YOUR ASSIGNMENT: Look through the data below for the line with "名，我的是VSCODEPROJECT，会出来一个有个+号" and the line with "वेवपोर्टल मार्फत गुनासो दर्ता", then output those two and all lines in between, exactly as written.

____________________

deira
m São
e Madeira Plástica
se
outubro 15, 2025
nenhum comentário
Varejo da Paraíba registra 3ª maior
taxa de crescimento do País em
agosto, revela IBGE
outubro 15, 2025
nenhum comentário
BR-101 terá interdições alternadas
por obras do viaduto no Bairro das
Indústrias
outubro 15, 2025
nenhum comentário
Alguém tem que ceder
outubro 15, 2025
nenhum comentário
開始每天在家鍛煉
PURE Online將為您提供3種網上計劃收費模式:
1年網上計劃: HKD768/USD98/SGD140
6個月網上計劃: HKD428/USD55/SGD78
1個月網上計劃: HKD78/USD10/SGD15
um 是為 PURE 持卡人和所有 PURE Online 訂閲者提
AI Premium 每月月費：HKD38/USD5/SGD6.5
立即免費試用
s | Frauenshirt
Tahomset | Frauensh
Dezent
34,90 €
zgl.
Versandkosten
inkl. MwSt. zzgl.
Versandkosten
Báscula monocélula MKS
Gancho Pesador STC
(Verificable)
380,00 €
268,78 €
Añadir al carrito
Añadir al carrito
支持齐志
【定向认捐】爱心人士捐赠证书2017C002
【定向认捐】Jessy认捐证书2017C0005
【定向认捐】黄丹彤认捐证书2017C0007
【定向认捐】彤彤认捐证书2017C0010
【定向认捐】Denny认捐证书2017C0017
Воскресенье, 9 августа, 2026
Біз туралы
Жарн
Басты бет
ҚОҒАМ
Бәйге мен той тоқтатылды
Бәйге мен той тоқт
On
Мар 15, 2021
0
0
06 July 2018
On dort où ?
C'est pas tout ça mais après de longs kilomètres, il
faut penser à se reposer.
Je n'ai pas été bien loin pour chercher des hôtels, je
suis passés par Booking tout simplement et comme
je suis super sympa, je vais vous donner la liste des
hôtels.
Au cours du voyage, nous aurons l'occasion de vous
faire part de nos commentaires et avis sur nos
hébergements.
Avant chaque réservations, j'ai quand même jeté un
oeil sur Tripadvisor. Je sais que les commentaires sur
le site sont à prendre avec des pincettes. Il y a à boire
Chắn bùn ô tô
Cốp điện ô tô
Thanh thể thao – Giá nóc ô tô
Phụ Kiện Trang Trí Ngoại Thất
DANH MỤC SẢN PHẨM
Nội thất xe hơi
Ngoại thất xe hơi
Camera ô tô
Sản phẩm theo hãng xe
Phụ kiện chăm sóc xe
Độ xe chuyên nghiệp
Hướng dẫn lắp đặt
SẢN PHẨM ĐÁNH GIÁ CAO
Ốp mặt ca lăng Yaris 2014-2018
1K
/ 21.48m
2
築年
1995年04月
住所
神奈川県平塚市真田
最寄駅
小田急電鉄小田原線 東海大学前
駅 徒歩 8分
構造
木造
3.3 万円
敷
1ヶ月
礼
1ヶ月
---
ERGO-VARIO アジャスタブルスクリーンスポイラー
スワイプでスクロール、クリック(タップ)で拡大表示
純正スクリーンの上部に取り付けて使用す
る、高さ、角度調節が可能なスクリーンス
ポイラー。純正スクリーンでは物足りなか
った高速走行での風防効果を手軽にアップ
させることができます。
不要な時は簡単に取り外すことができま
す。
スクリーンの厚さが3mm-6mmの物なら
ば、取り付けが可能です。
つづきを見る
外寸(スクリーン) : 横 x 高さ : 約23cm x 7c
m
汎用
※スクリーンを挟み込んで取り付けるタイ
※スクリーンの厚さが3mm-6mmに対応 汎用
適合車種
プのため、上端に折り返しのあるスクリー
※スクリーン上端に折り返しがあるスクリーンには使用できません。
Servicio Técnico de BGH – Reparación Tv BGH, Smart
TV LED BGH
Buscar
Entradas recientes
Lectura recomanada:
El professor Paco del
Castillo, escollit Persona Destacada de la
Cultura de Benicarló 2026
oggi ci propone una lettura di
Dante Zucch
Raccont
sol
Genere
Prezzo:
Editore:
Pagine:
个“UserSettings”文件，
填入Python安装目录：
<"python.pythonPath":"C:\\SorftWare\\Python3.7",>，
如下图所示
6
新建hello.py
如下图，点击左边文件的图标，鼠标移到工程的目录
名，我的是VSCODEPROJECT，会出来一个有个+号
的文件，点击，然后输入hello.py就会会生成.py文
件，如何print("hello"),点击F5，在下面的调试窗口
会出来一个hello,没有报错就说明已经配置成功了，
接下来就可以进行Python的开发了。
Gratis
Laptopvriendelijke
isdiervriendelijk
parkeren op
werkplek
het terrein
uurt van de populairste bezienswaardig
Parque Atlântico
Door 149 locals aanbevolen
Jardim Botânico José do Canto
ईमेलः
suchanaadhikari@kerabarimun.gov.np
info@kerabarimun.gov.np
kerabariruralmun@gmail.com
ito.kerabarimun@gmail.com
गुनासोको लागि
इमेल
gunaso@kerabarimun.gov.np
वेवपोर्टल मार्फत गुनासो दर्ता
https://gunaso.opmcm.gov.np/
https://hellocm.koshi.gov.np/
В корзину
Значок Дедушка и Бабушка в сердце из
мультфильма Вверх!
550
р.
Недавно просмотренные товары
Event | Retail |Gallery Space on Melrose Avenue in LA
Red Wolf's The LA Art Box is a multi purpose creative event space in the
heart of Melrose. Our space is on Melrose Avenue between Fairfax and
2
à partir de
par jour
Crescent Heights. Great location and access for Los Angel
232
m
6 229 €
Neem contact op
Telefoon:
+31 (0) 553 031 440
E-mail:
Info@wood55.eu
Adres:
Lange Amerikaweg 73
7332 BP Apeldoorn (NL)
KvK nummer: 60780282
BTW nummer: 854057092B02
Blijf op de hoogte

____________________

OUTPUT FOR THIS EXERCISE:
名，我的是VSCODEPROJECT，会出来一个有个+号
的文件，点击，然后输入hello.py就会会生成.py文
件，如何print("hello"),点击F5，在下面的调试窗口
会出来一个hello,没有报错就说明已经配置成功了，
接下来就可以进行Python的开发了。
Gratis
Laptopvriendelijke
isdiervriendelijk
parkeren op
werkplek
het terrein
uurt van de populairste bezienswaardig
Parque Atlântico
Door 149 locals aanbevolen
Jardim Botânico José do Canto
ईमेलः
suchanaadhikari@kerabarimun.gov.np
info@kerabarimun.gov.np
kerabariruralmun@gmail.com
ito.kerabarimun@gmail.com
गुनासोको लागि
इमेल
gunaso@kerabarimun.gov.np
वेवपोर्टल मार्फत गुनासो दर्ता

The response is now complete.